An exact copy of the entries is needed, with every picture left out.

(Beginning of Input data)

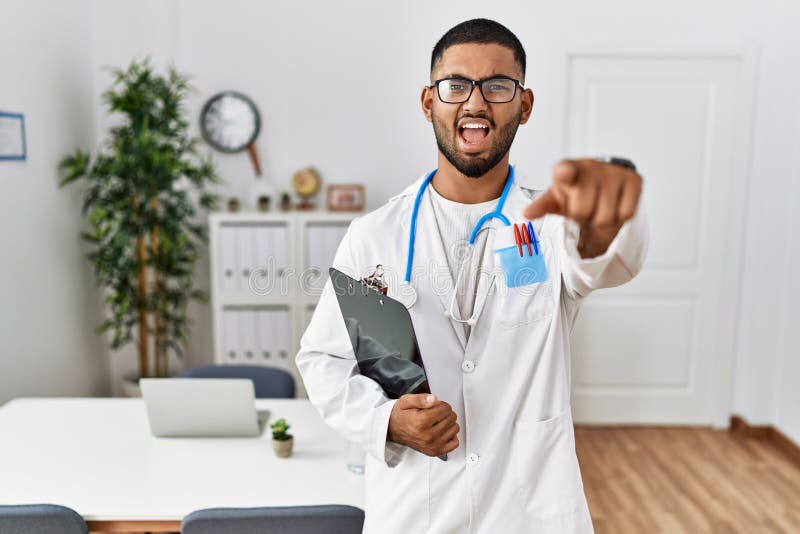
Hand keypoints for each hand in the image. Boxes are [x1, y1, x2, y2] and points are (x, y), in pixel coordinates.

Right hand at [387, 394, 458, 456]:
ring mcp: (432, 445)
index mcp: (421, 422)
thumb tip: (434, 399)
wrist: (392, 430)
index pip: (446, 409)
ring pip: (455, 429)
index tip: (434, 406)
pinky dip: (451, 436)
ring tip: (437, 422)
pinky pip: (454, 443)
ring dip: (448, 423)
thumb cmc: (401, 415)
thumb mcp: (406, 401)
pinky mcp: (434, 452)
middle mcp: (427, 436)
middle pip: (451, 418)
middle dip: (445, 412)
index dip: (441, 404)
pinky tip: (442, 431)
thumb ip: (420, 398)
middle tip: (435, 413)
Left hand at [523, 159, 642, 257]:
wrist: (603, 183)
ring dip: (600, 220)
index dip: (565, 173)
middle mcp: (590, 166)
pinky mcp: (634, 180)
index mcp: (565, 169)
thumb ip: (542, 206)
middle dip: (581, 218)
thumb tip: (526, 213)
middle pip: (582, 212)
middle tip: (583, 208)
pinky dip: (619, 217)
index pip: (565, 171)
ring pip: (605, 218)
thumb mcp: (555, 199)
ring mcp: (613, 172)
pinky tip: (614, 205)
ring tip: (598, 207)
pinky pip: (626, 214)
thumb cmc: (575, 192)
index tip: (565, 172)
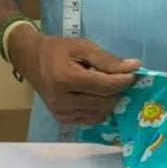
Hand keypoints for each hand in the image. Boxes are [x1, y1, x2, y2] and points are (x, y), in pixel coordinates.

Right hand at [7, 27, 139, 125]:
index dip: (124, 80)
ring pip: (101, 113)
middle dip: (119, 91)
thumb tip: (134, 67)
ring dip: (111, 101)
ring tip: (108, 85)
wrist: (31, 60)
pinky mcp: (63, 121)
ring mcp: (62, 114)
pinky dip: (101, 108)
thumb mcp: (82, 47)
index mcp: (66, 79)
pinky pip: (92, 119)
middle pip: (105, 103)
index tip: (135, 72)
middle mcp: (62, 101)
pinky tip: (98, 95)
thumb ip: (107, 59)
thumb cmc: (58, 50)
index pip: (104, 86)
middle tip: (123, 78)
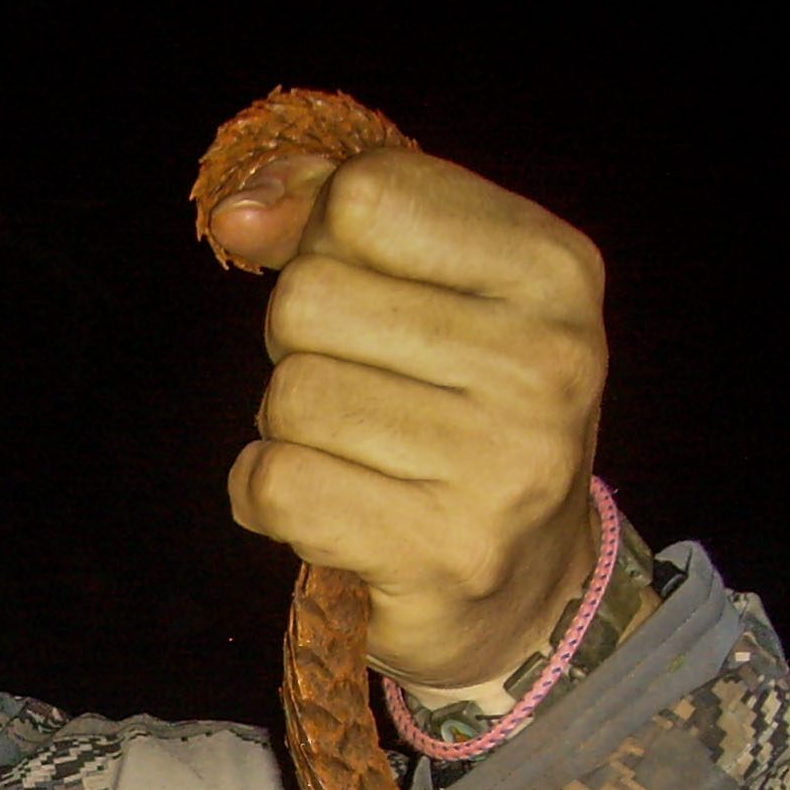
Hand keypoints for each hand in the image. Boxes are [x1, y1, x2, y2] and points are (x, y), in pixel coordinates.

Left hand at [206, 148, 606, 692]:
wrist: (530, 594)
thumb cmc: (463, 417)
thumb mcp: (432, 289)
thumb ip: (328, 218)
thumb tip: (235, 214)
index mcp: (555, 271)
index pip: (366, 195)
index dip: (324, 241)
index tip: (363, 295)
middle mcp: (546, 362)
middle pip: (310, 297)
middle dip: (301, 346)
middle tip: (361, 395)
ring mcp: (502, 465)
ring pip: (290, 394)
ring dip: (290, 429)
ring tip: (356, 457)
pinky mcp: (442, 554)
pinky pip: (276, 484)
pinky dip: (267, 496)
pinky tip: (325, 512)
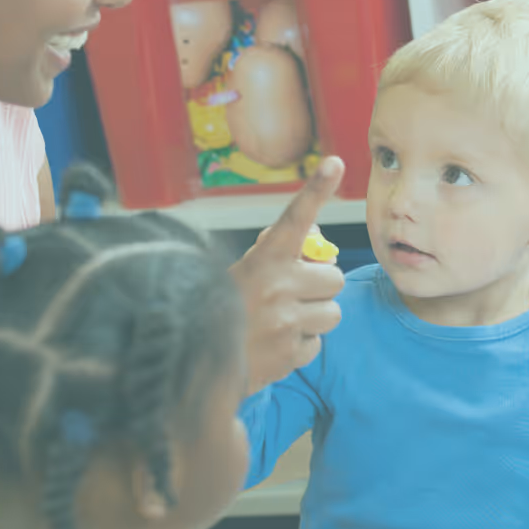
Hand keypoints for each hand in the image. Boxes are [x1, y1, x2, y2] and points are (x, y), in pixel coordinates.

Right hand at [228, 158, 345, 395]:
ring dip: (315, 317)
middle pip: (334, 278)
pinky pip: (317, 344)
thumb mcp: (240, 273)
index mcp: (262, 259)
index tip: (335, 163)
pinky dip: (301, 345)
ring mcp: (286, 321)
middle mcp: (278, 286)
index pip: (296, 217)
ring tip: (283, 320)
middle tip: (294, 294)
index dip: (317, 189)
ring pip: (333, 313)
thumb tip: (318, 246)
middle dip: (320, 287)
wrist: (194, 365)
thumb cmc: (221, 311)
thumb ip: (277, 257)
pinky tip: (275, 344)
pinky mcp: (290, 353)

(End of Input data)

▶ Answer to this problem:
Hand keypoints for each hand in the image. Boxes are [x1, y1, x2, y2] and points are (x, y), in pixel coordinates.

Right hand at [387, 394, 458, 456]:
ring mcp: (432, 445)
index mcp: (421, 422)
thumb tip: (434, 399)
wrist: (392, 430)
index pip: (446, 409)
ring pip: (455, 429)
index tip: (434, 406)
pinky dip: (451, 436)
ring tip: (437, 422)
pinky pip: (454, 443)
ring dip: (448, 423)
thumb cmc: (401, 415)
thumb mcp: (406, 401)
pinky mcp: (434, 452)
middle mcp: (427, 436)
middle pip: (451, 418)
middle dip: (445, 412)
index dip: (441, 404)
pinky tip: (442, 431)
thumb ip: (420, 398)
middle tip: (435, 413)
Left hand at [523, 159, 642, 257]:
wrist: (603, 183)
ring dip: (600, 220)
index dip: (565, 173)
middle mcp: (590, 166)
pinky mcp: (634, 180)
index mcp: (565, 169)
thumb ip: (542, 206)
middle dip: (581, 218)
thumb tip: (526, 213)
middle pip: (582, 212)
middle tip: (583, 208)
pinky dip: (619, 217)
index pip: (565, 171)
ring pip: (605, 218)
thumb mcp: (555, 199)
ring mcp: (613, 172)
pinky tip: (614, 205)
ring tip: (598, 207)
pinky pip: (626, 214)
thumb cmc: (575, 192)
index tip: (565, 172)
Hand keypoints for each hand in the image. Boxes are [x1, y1, x2, y2] and points are (x, y), in pixel coordinates.

Right hand at [7, 27, 139, 125]:
index dip: (124, 80)
ring pip: (101, 113)
middle dip: (119, 91)
thumb tip: (134, 67)
ring dip: (111, 101)
ring tip: (108, 85)
wrist: (31, 60)
pinky mcp: (63, 121)
ring mcp: (62, 114)
pinky dip: (101, 108)
thumb mcp: (82, 47)
index mcp: (66, 79)
pinky pip: (92, 119)
middle pip: (105, 103)
index tip: (135, 72)
middle mcp: (62, 101)
pinky tip: (98, 95)
thumb ip: (107, 59)
thumb cmc: (58, 50)
index pip: (104, 86)
middle tip: (123, 78)
Hand keypoints for each hand in the image. Boxes are [x1, y1, x2, y2] and points are (x, y), in pixel coordinates.

Left hand at [206, 148, 606, 692]:
wrist: (530, 594)
thumb cmc: (463, 417)
thumb mcp: (432, 289)
thumb ip: (328, 218)
thumb tip: (235, 214)
index mcp: (555, 271)
index pip: (366, 195)
index dip: (324, 241)
index tip: (363, 295)
middle mcp: (546, 362)
middle pip: (310, 297)
middle dip: (301, 346)
middle tip: (361, 395)
ring mcp: (502, 465)
ring pip: (290, 394)
ring dip: (290, 429)
ring tip: (356, 457)
pinky mcp: (442, 554)
pinky pip: (276, 484)
pinky dip: (267, 496)
pinky tip: (325, 512)
Hand keypoints for each hand in the image. Boxes are [x1, y1, x2, y2] and points are (x, y), in pixel coordinates.

Right hand at [228, 158, 345, 395]:
ring dip: (315, 317)
middle pip: (334, 278)
pinky pip: (317, 344)
thumb mcp: (240, 273)
index mcp: (262, 259)
index tip: (335, 163)
pinky dip: (301, 345)
ring mcp: (286, 321)
middle mcp: (278, 286)
index pip: (296, 217)
ring tip: (283, 320)
middle tip: (294, 294)
index dip: (317, 189)
ring pip: (333, 313)
thumb tip: (318, 246)
middle dip: (320, 287)
wrist: (194, 365)
thumb cmc: (221, 311)
thumb ip: (277, 257)
pinky tip: (275, 344)
pinky mcp: (290, 353)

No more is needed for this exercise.